Seperti yang telah saya sebutkan sebelumnya, mengingat dunia begitu luas dan kompleks, berjejaring dan saling terkait antar aspeknya, proses pencarian ini hampir tanpa batas, atau minimal tidak mungkin hanya terbatasi pada hal-hal tertentu tanpa memikirkan hal-hal lainnya. Itulah kenapa dulu ilmu itu satu, karena segalanya saling terkait. Para filsuf dan saintis pada awal-awal peradaban pun multi-disiplin. Seiring dengan berkembangnya ilmu, diciptakanlah klasifikasi pengetahuan agar lebih sistematis dan mudah dipelajari. Namun sayangnya, klasifikasi ini menciptakan sekat-sekat antar ilmu yang semakin renggang dan membuat cabang ilmu menjadi “individualis”. Hal ini berakibat pada sempitnya wawasan pencari ilmu menjadi “specialist”, melihat secara stereotip, dan berpikir mekanistik (menganggap dunia seperti mesin, bisa dipecah menjadi bagian-bagian kecil yang terpisah satu sama lain). Padahal, ilmu pada dasarnya adalah satu, dan akan menjadi “pincang” apabila hanya melihat satu aspek dari sekian banyak aspek dari suatu objek permasalahan.

Ambillah contoh dalam hal pembangunan jalan tol. Ketidakseimbangan dialektika dalam menganalisis permasalahan ini hanya akan membuat kita melihat hal tersebut dalam pertanyaan-pertanyaan seperti bagaimana membuat jalannya awet, bagaimana agar dana efektif, bagaimana struktur tanahnya agar kuat, mekanisme pembangunannya seperti apa, dan lain sebagainya. Hal seperti ini melupakan aspek-aspek moral, budaya, etika, dan hal-hal lainnya yang sering diabaikan. Dalam membangun sebuah jalan tol, tentu saja analisis seperti pemukiman sekitar itu budayanya seperti apa, etikanya bagaimana, seberapa dampak kepada kehidupan mereka, efek sosio-kulturalnya bagaimana, secara moral apakah pantas melakukan pembangunan itu, dan lain sebagainya. Adakah orang yg menganalisis setelah adanya jalan besar orang suku melayu jadi konflik terus?

Pincangnya ilmu ini ternyata berakibat sangat luas. Ilmu pun menjadikehilangan esensinya, karena semakin dikerucutkan, bahkan hingga ke hal teknis. Hakikat cinta dengan pengetahuan pun menjadi hilang, yang ada adalah tuntutan-tuntutan yang berbau politis-ekonomis.
━━━━
_Petunjuk Tugas a:_
Tunjukkan setiap baris catatan yang memuat kata "element". Huruf besar dan kecil harus diperhitungkan.

_Data yang Diberikan:_
━━━━
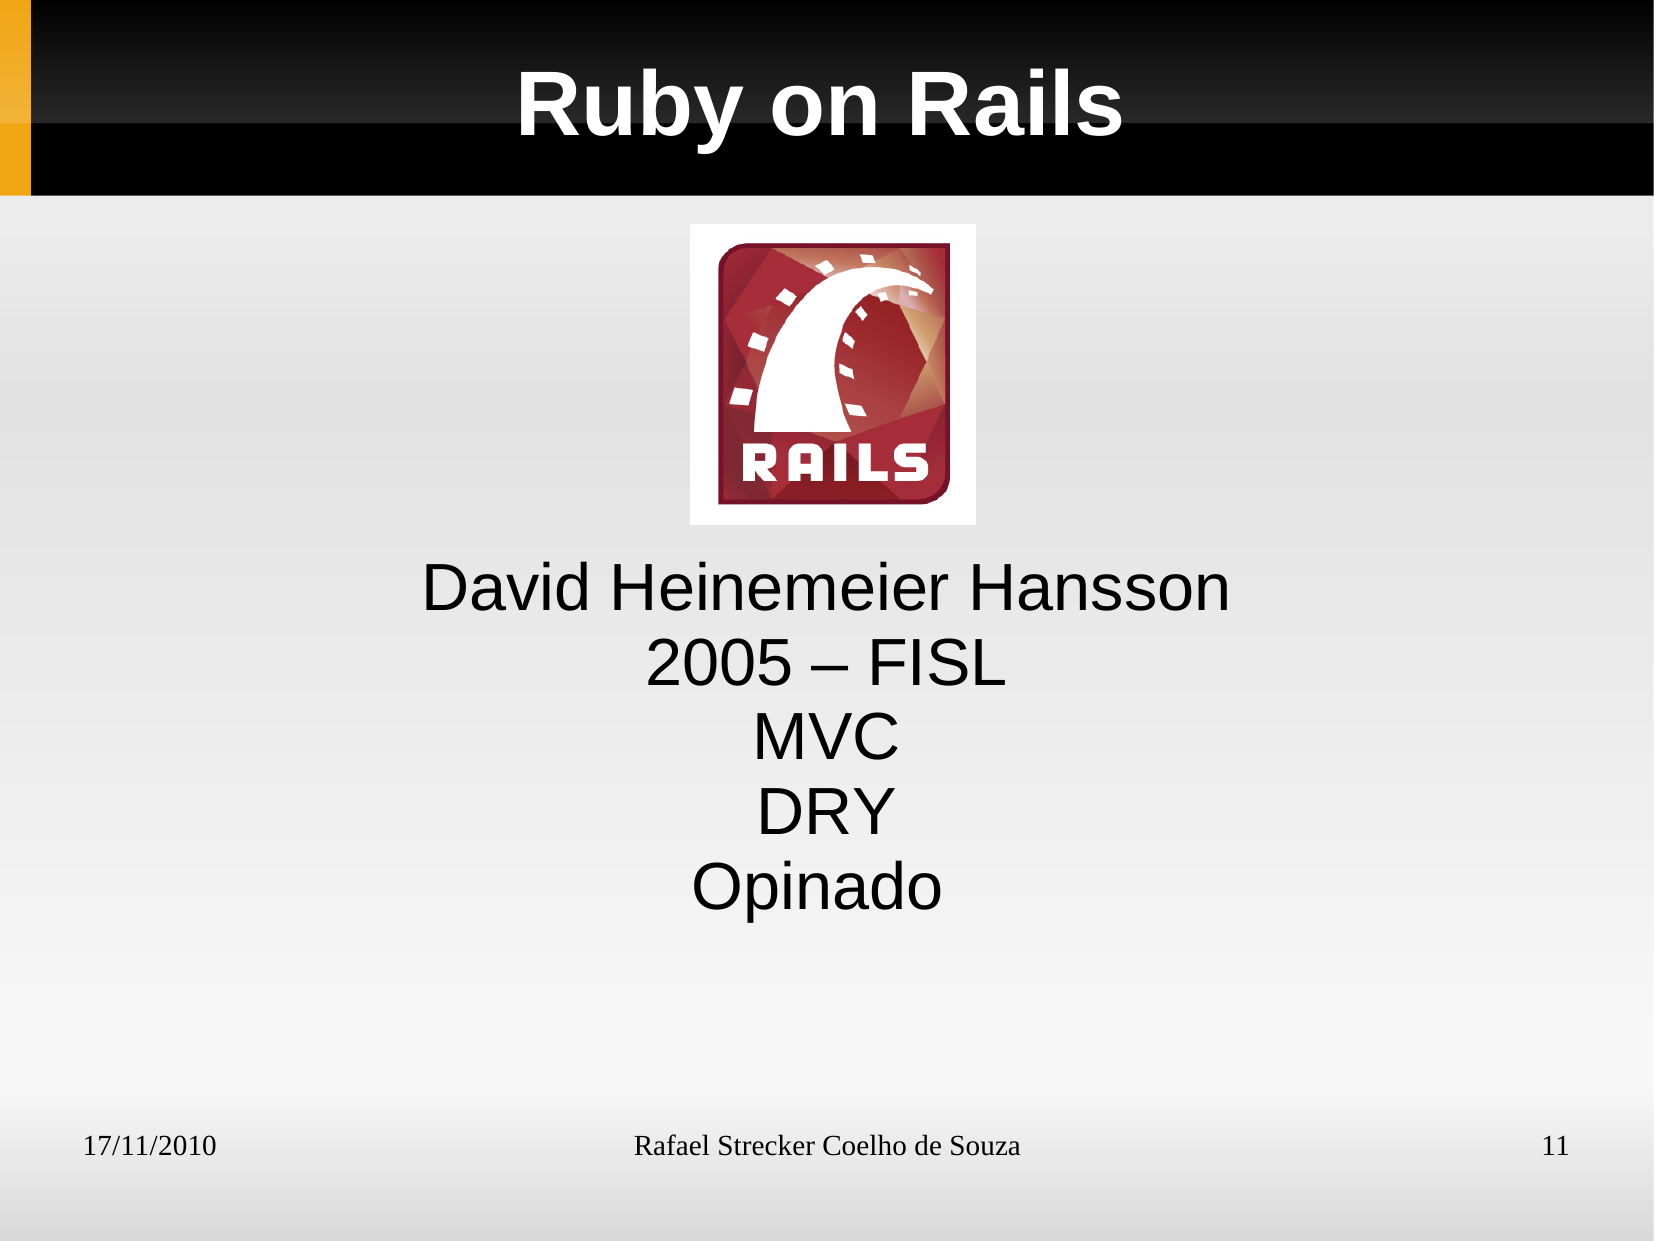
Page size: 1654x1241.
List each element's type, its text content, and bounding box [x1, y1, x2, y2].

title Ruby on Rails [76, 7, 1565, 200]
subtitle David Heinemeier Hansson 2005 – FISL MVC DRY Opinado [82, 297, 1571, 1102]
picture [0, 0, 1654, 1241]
━━━━
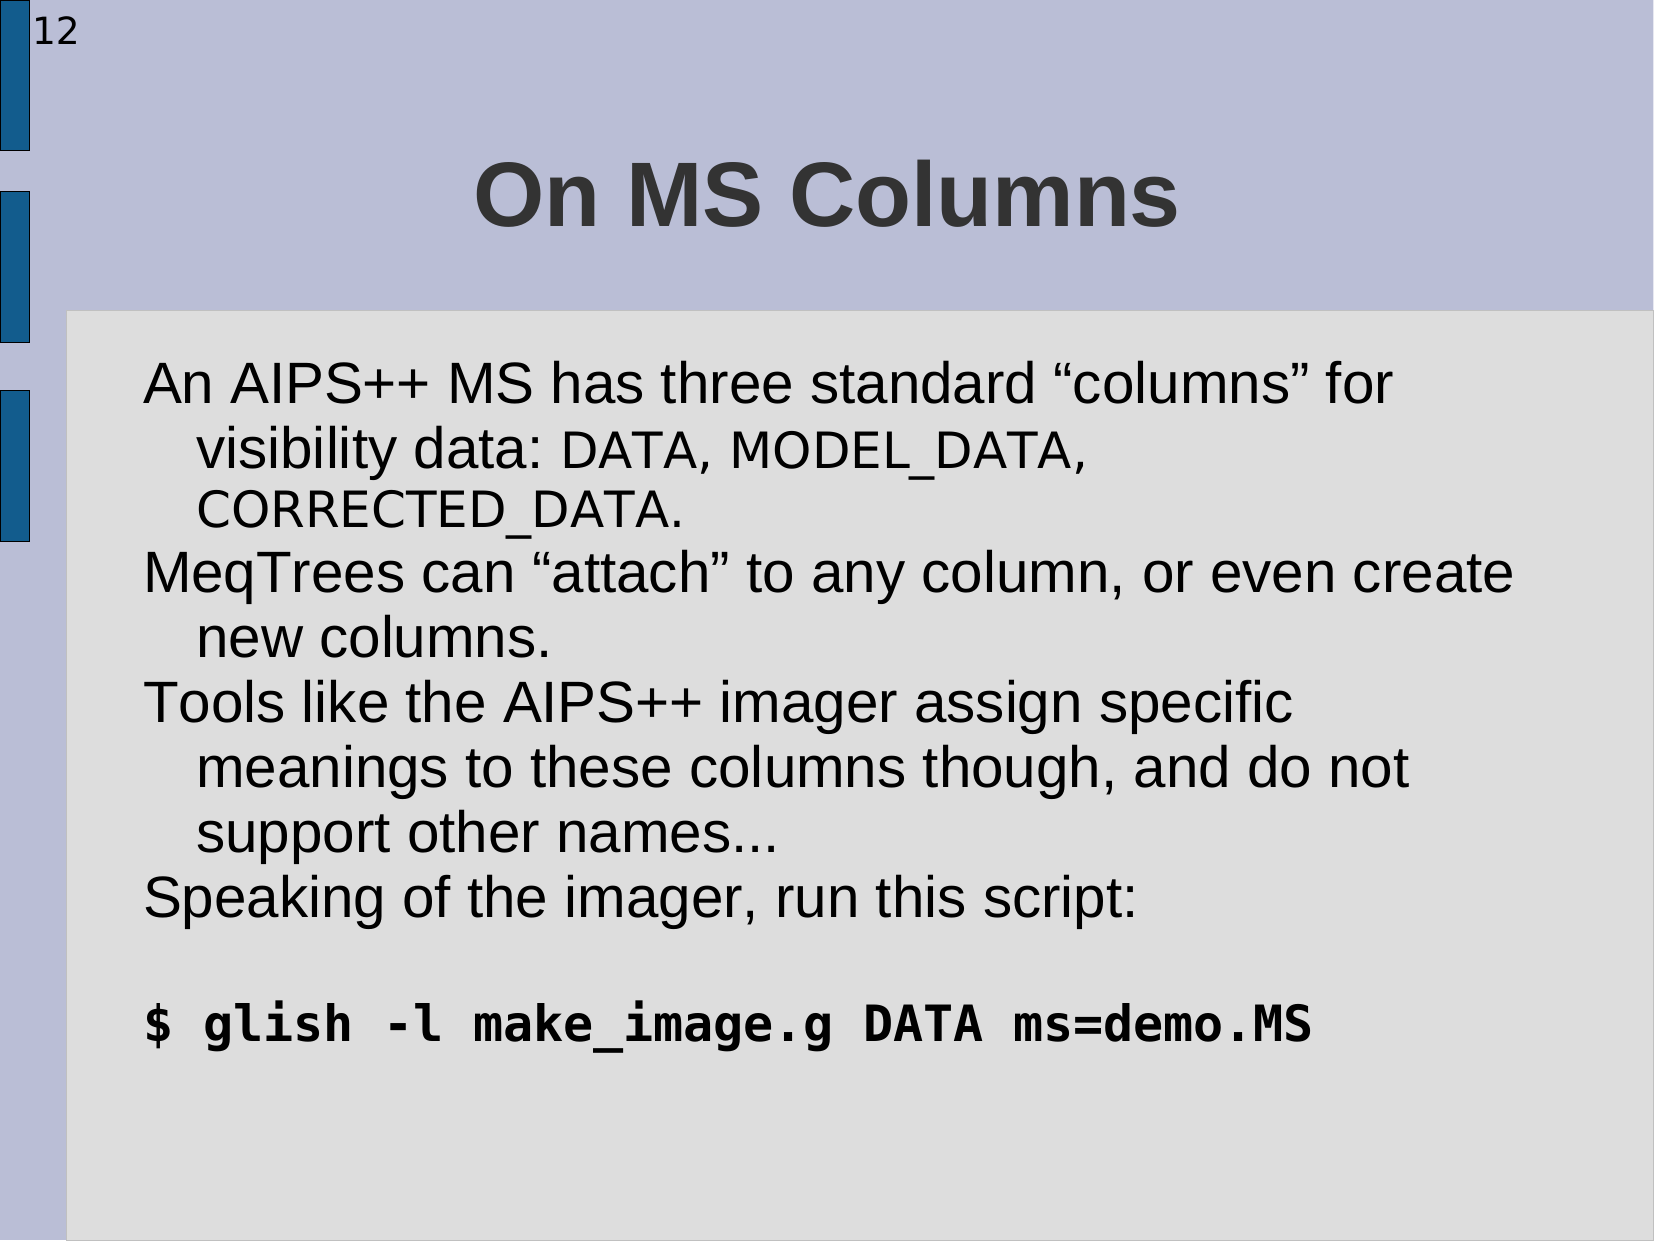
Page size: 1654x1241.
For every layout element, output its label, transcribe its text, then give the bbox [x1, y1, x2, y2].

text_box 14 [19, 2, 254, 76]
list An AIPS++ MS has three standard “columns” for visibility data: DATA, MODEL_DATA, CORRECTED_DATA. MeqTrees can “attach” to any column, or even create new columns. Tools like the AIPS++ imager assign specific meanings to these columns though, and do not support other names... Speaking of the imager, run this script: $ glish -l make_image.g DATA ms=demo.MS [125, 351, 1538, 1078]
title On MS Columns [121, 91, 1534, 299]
━━━━
_Petunjuk Tugas b:_
Tentukan apakah setiap pernyataan berikut sesuai dengan teks tentang kesatuan ilmu: (i) para filsuf dan saintis pada awal peradaban bersifat multi-disiplin; (ii) klasifikasi pengetahuan membuat cabang-cabang ilmu semakin dekat satu sama lain; (iii) contoh yang diambil dalam teks adalah pembangunan bendungan. Jawab ya atau tidak untuk masing-masing, disertai kutipan persis dari teks yang menjadi penentunya.

_Jawaban Lengkap a:_
List each element's type, its text content, and bounding box [x1, y1, x2, y2].
For every layout element, output its label, transcribe its text, then give the bbox [x1, y1, x2, y2].

_Jawaban Lengkap b:_
(i) Ya: "Para filsuf dan saintis pada awal-awal peradaban pun multi-disiplin."
(ii) Tidak: "klasifikasi ini menciptakan sekat-sekat antar ilmu yang semakin renggang"
(iii) Tidak: "Ambillah contoh dalam hal pembangunan jalan tol."